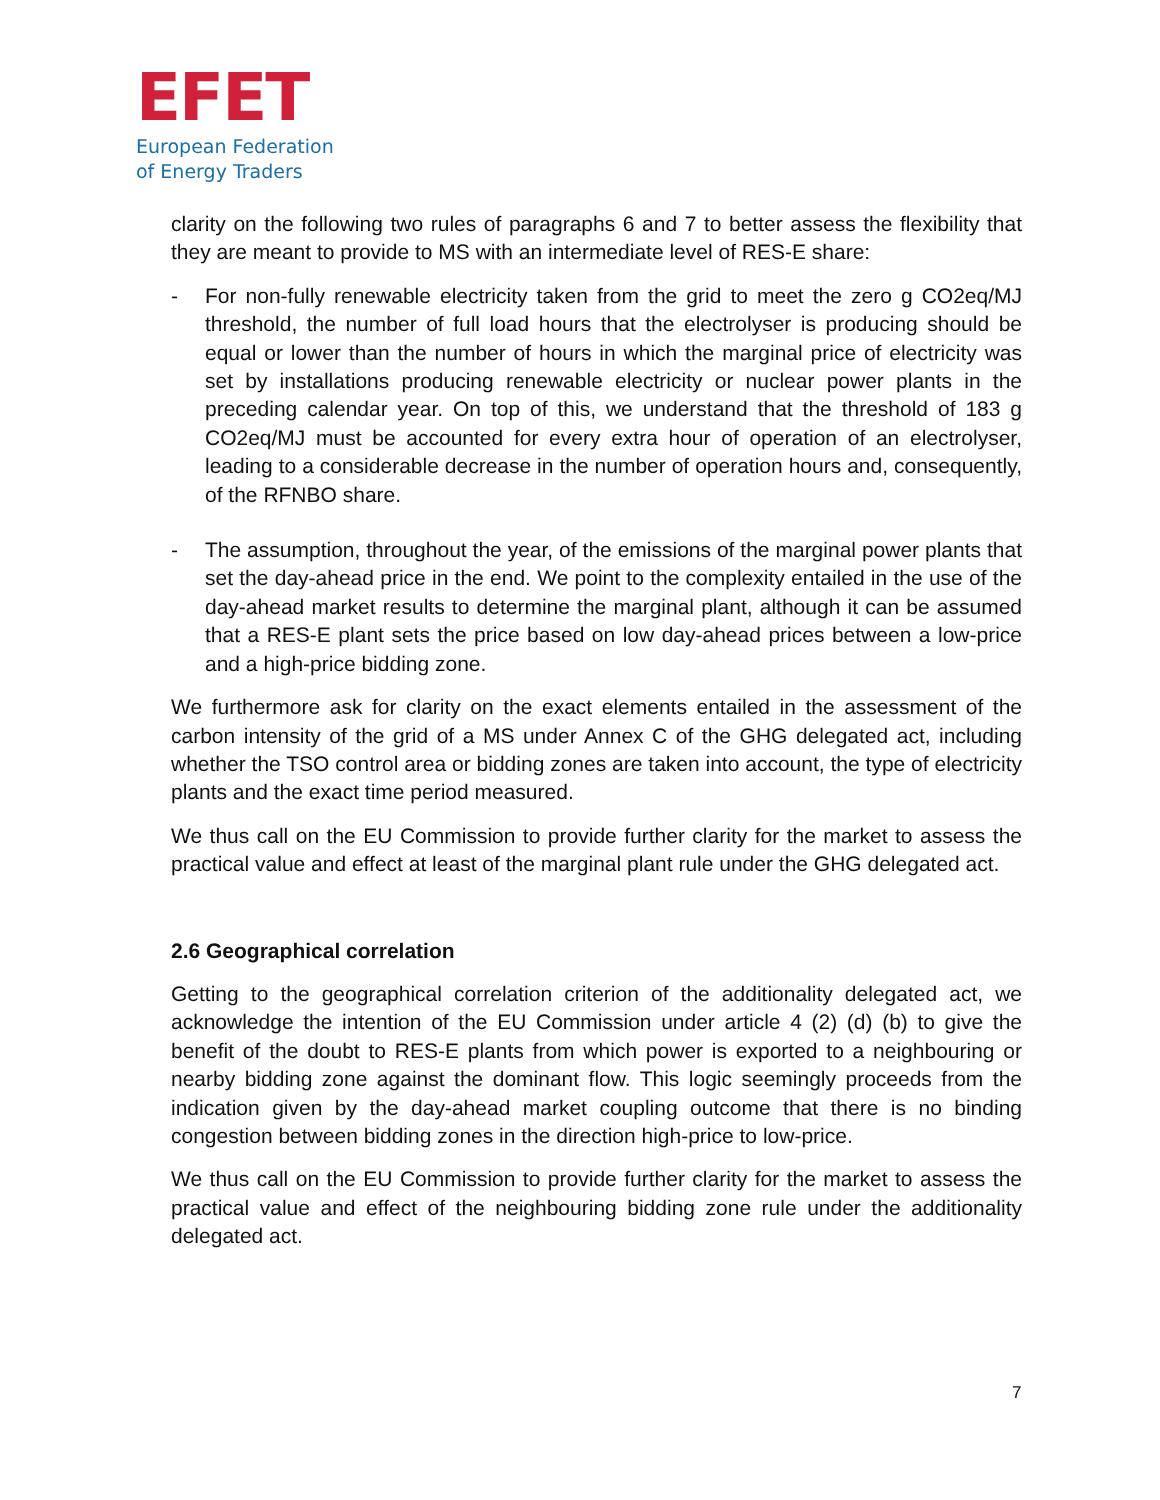EFET
European Federation
of Energy Traders
clarity on the following two rules of paragraphs 6 and 7 to better assess the flexibility that they are meant to provide to MS with an intermediate level of RES-E share:
- For non-fully renewable electricity taken from the grid to meet the zero g CO2eq/MJ threshold, the number of full load hours that the electrolyser is producing should be equal or lower than the number of hours in which the marginal price of electricity was set by installations producing renewable electricity or nuclear power plants in the preceding calendar year. On top of this, we understand that the threshold of 183 g CO2eq/MJ must be accounted for every extra hour of operation of an electrolyser, leading to a considerable decrease in the number of operation hours and, consequently, of the RFNBO share.
- The assumption, throughout the year, of the emissions of the marginal power plants that set the day-ahead price in the end. We point to the complexity entailed in the use of the day-ahead market results to determine the marginal plant, although it can be assumed that a RES-E plant sets the price based on low day-ahead prices between a low-price and a high-price bidding zone.
We furthermore ask for clarity on the exact elements entailed in the assessment of the carbon intensity of the grid of a MS under Annex C of the GHG delegated act, including whether the TSO control area or bidding zones are taken into account, the type of electricity plants and the exact time period measured.
We thus call on the EU Commission to provide further clarity for the market to assess the practical value and effect at least of the marginal plant rule under the GHG delegated act.
2.6 Geographical correlation
Getting to the geographical correlation criterion of the additionality delegated act, we acknowledge the intention of the EU Commission under article 4 (2) (d) (b) to give the benefit of the doubt to RES-E plants from which power is exported to a neighbouring or nearby bidding zone against the dominant flow. This logic seemingly proceeds from the indication given by the day-ahead market coupling outcome that there is no binding congestion between bidding zones in the direction high-price to low-price.
We thus call on the EU Commission to provide further clarity for the market to assess the practical value and effect of the neighbouring bidding zone rule under the additionality delegated act.
7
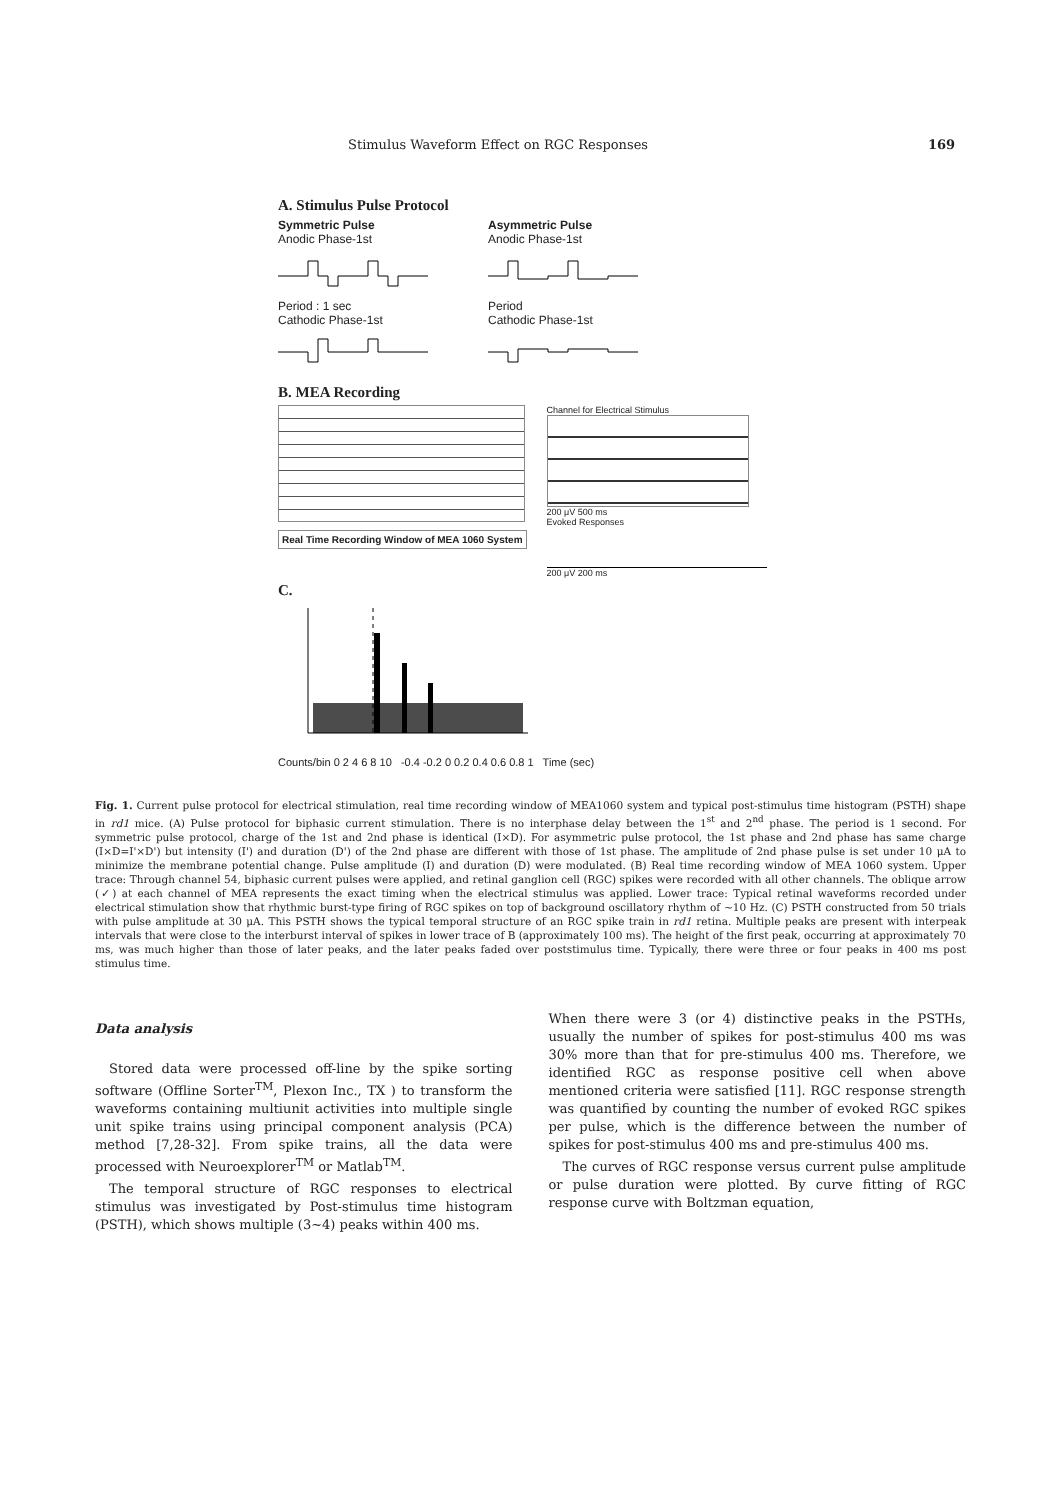Stimulus Waveform Effect on RGC Responses 169
A. Stimulus Pulse Protocol
Symmetric Pulse
Anodic Phase-1st
Period : 1 sec
Cathodic Phase-1st
Asymmetric Pulse
Anodic Phase-1st
Period
Cathodic Phase-1st
B. MEA Recording
Real Time Recording Window of MEA 1060 System
Channel for Electrical Stimulus
200 μV 500 ms
Evoked Responses
200 μV 200 ms
C.
Counts/bin 0 2 4 6 8 10 -0.4 -0.2 0 0.2 0.4 0.6 0.8 1 Time (sec)
Fig. 1. Current pulse protocol for electrical stimulation, real time recording window of MEA1060 system and typical post-stimulus time histogram (PSTH) shape in rd1 mice. (A) Pulse protocol for biphasic current stimulation. There is no interphase delay between the 1<sup>st</sup> and 2<sup>nd</sup> phase. The period is 1 second. For symmetric pulse protocol, charge of the 1st and 2nd phase is identical (I×D). For asymmetric pulse protocol, the 1st phase and 2nd phase has same charge (I×D=I'×D') but intensity (I') and duration (D') of the 2nd phase are different with those of 1st phase. The amplitude of 2nd phase pulse is set under 10 μA to minimize the membrane potential change. Pulse amplitude (I) and duration (D) were modulated. (B) Real time recording window of MEA 1060 system. Upper trace: Through channel 54, biphasic current pulses were applied, and retinal ganglion cell (RGC) spikes were recorded with all other channels. The oblique arrow (✓) at each channel of MEA represents the exact timing when the electrical stimulus was applied. Lower trace: Typical retinal waveforms recorded under electrical stimulation show that rhythmic burst-type firing of RGC spikes on top of background oscillatory rhythm of ~10 Hz. (C) PSTH constructed from 50 trials with pulse amplitude at 30 μA. This PSTH shows the typical temporal structure of an RGC spike train in rd1 retina. Multiple peaks are present with interpeak intervals that were close to the interburst interval of spikes in lower trace of B (approximately 100 ms). The height of the first peak, occurring at approximately 70 ms, was much higher than those of later peaks, and the later peaks faded over poststimulus time. Typically, there were three or four peaks in 400 ms post stimulus time.
Data analysis
Stored data were processed off-line by the spike sorting software (Offline Sorter<sup>TM</sup>, Plexon Inc., TX ) to transform the waveforms containing multiunit activities into multiple single unit spike trains using principal component analysis (PCA) method [7,28-32]. From spike trains, all the data were processed with Neuroexplorer<sup>TM</sup> or Matlab<sup>TM</sup>.
The temporal structure of RGC responses to electrical stimulus was investigated by Post-stimulus time histogram (PSTH), which shows multiple (3~4) peaks within 400 ms.
When there were 3 (or 4) distinctive peaks in the PSTHs, usually the number of spikes for post-stimulus 400 ms was 30% more than that for pre-stimulus 400 ms. Therefore, we identified RGC as response positive cell when above mentioned criteria were satisfied [11]. RGC response strength was quantified by counting the number of evoked RGC spikes per pulse, which is the difference between the number of spikes for post-stimulus 400 ms and pre-stimulus 400 ms.
The curves of RGC response versus current pulse amplitude or pulse duration were plotted. By curve fitting of RGC response curve with Boltzman equation,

-- What is needed --
I'd like the data above duplicated exactly, with no pictures included.

-- Solution for this task --
EFET
European Federation
of Energy Traders
clarity on the following two rules of paragraphs 6 and 7 to better assess the flexibility that they are meant to provide to MS with an intermediate level of RES-E share:
- For non-fully renewable electricity taken from the grid to meet the zero g CO2eq/MJ threshold, the number of full load hours that the electrolyser is producing should be equal or lower than the number of hours in which the marginal price of electricity was set by installations producing renewable electricity or nuclear power plants in the preceding calendar year. On top of this, we understand that the threshold of 183 g CO2eq/MJ must be accounted for every extra hour of operation of an electrolyser, leading to a considerable decrease in the number of operation hours and, consequently, of the RFNBO share.
- The assumption, throughout the year, of the emissions of the marginal power plants that set the day-ahead price in the end. We point to the complexity entailed in the use of the day-ahead market results to determine the marginal plant, although it can be assumed that a RES-E plant sets the price based on low day-ahead prices between a low-price and a high-price bidding zone.
We furthermore ask for clarity on the exact elements entailed in the assessment of the carbon intensity of the grid of a MS under Annex C of the GHG delegated act, including whether the TSO control area or bidding zones are taken into account, the type of electricity plants and the exact time period measured.
We thus call on the EU Commission to provide further clarity for the market to assess the practical value and effect at least of the marginal plant rule under the GHG delegated act.
2.6 Geographical correlation
Getting to the geographical correlation criterion of the additionality delegated act, we acknowledge the intention of the EU Commission under article 4 (2) (d) (b) to give the benefit of the doubt to RES-E plants from which power is exported to a neighbouring or nearby bidding zone against the dominant flow. This logic seemingly proceeds from the indication given by the day-ahead market coupling outcome that there is no binding congestion between bidding zones in the direction high-price to low-price.
We thus call on the EU Commission to provide further clarity for the market to assess the practical value and effect of the neighbouring bidding zone rule under the additionality delegated act.
7
Stimulus Waveform Effect on RGC Responses 169
A. Stimulus Pulse Protocol
Symmetric Pulse
Anodic Phase-1st
Period : 1 sec
Cathodic Phase-1st
Asymmetric Pulse
Anodic Phase-1st
Period
Cathodic Phase-1st
B. MEA Recording
Real Time Recording Window of MEA 1060 System
Channel for Electrical Stimulus
200 μV 500 ms
Evoked Responses
200 μV 200 ms
C.
Counts/bin 0 2 4 6 8 10 -0.4 -0.2 0 0.2 0.4 0.6 0.8 1 Time (sec)
Fig. 1. Current pulse protocol for electrical stimulation, real time recording window of MEA1060 system and typical post-stimulus time histogram (PSTH) shape in rd1 mice. (A) Pulse protocol for biphasic current stimulation. There is no interphase delay between the 1<sup>st</sup> and 2<sup>nd</sup> phase. The period is 1 second. For symmetric pulse protocol, charge of the 1st and 2nd phase is identical (I×D). For asymmetric pulse protocol, the 1st phase and 2nd phase has same charge (I×D=I'×D') but intensity (I') and duration (D') of the 2nd phase are different with those of 1st phase. The amplitude of 2nd phase pulse is set under 10 μA to minimize the membrane potential change. Pulse amplitude (I) and duration (D) were modulated. (B) Real time recording window of MEA 1060 system. Upper trace: Through channel 54, biphasic current pulses were applied, and retinal ganglion cell (RGC) spikes were recorded with all other channels. The oblique arrow (✓) at each channel of MEA represents the exact timing when the electrical stimulus was applied. Lower trace: Typical retinal waveforms recorded under electrical stimulation show that rhythmic burst-type firing of RGC spikes on top of background oscillatory rhythm of ~10 Hz. (C) PSTH constructed from 50 trials with pulse amplitude at 30 μA. This PSTH shows the typical temporal structure of an RGC spike train in rd1 retina. Multiple peaks are present with interpeak intervals that were close to the interburst interval of spikes in lower trace of B (approximately 100 ms). The height of the first peak, occurring at approximately 70 ms, was much higher than those of later peaks, and the later peaks faded over poststimulus time. Typically, there were three or four peaks in 400 ms post stimulus time.
Data analysis
Stored data were processed off-line by the spike sorting software (Offline Sorter<sup>TM</sup>, Plexon Inc., TX ) to transform the waveforms containing multiunit activities into multiple single unit spike trains using principal component analysis (PCA) method [7,28-32]. From spike trains, all the data were processed with Neuroexplorer<sup>TM</sup> or Matlab<sup>TM</sup>.
The temporal structure of RGC responses to electrical stimulus was investigated by Post-stimulus time histogram (PSTH), which shows multiple (3~4) peaks within 400 ms.
When there were 3 (or 4) distinctive peaks in the PSTHs, usually the number of spikes for post-stimulus 400 ms was 30% more than that for pre-stimulus 400 ms. Therefore, we identified RGC as response positive cell when above mentioned criteria were satisfied [11]. RGC response strength was quantified by counting the number of evoked RGC spikes per pulse, which is the difference between the number of spikes for post-stimulus 400 ms and pre-stimulus 400 ms.
The curves of RGC response versus current pulse amplitude or pulse duration were plotted. By curve fitting of RGC response curve with Boltzman equation,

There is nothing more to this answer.